§ Assignment: Each line with the word "accessTokenId" must appear in the answer, copied from the records.

╭──

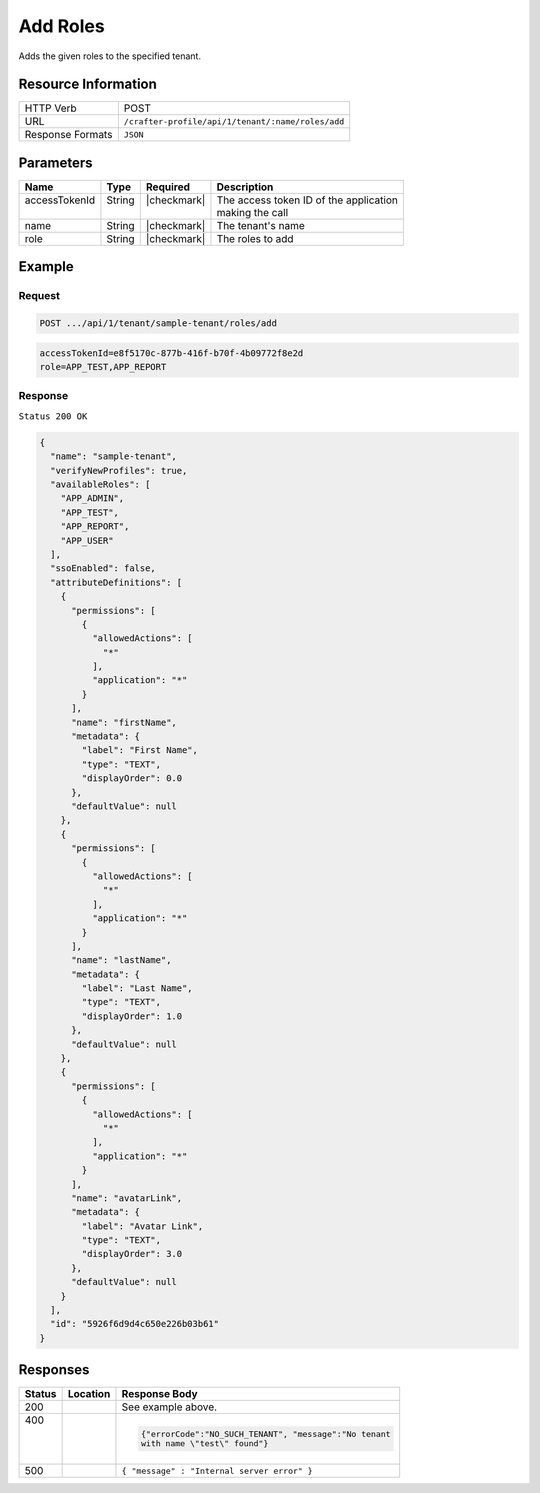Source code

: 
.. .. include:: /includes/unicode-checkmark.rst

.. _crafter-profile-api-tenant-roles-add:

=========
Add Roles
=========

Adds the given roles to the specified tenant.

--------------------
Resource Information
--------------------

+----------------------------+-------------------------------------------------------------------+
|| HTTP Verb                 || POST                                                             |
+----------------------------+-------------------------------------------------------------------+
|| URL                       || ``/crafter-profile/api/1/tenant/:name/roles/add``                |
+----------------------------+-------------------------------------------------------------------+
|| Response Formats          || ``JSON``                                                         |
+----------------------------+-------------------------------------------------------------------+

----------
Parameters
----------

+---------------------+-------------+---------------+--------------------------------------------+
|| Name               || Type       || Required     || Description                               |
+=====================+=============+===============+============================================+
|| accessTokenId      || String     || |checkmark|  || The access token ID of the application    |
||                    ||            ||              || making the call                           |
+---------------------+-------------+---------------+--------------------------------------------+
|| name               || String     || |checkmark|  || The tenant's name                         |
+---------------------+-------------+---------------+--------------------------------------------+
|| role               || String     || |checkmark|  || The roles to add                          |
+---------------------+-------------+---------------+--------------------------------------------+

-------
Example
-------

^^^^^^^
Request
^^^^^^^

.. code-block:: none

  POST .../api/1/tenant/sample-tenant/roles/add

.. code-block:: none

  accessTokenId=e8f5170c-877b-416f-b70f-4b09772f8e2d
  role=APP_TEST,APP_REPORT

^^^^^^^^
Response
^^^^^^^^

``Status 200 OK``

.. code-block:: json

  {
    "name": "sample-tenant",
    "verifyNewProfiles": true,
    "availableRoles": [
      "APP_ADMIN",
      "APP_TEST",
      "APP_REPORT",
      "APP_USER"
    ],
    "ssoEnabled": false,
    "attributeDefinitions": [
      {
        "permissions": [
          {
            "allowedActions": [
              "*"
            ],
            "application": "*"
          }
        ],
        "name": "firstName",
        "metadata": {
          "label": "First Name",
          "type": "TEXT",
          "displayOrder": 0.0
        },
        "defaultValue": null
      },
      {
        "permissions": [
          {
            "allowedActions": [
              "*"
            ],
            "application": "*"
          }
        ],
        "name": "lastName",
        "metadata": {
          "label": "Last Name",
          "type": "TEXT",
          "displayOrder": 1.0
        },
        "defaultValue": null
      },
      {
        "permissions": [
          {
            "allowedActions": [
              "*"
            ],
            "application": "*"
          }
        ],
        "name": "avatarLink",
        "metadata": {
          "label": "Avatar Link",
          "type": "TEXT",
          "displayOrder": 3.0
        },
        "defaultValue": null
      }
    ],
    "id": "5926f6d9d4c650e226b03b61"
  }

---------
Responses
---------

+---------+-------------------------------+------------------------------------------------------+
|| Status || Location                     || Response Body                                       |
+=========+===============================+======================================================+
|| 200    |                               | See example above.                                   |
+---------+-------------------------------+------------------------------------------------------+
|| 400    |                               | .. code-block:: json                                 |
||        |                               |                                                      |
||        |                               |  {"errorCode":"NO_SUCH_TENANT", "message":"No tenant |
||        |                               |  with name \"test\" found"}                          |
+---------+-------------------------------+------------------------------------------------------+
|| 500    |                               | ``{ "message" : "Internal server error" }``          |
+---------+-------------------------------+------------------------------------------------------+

╰──

§ Written response:
|| accessTokenId      || String     || |checkmark|  || The access token ID of the application    |
  accessTokenId=e8f5170c-877b-416f-b70f-4b09772f8e2d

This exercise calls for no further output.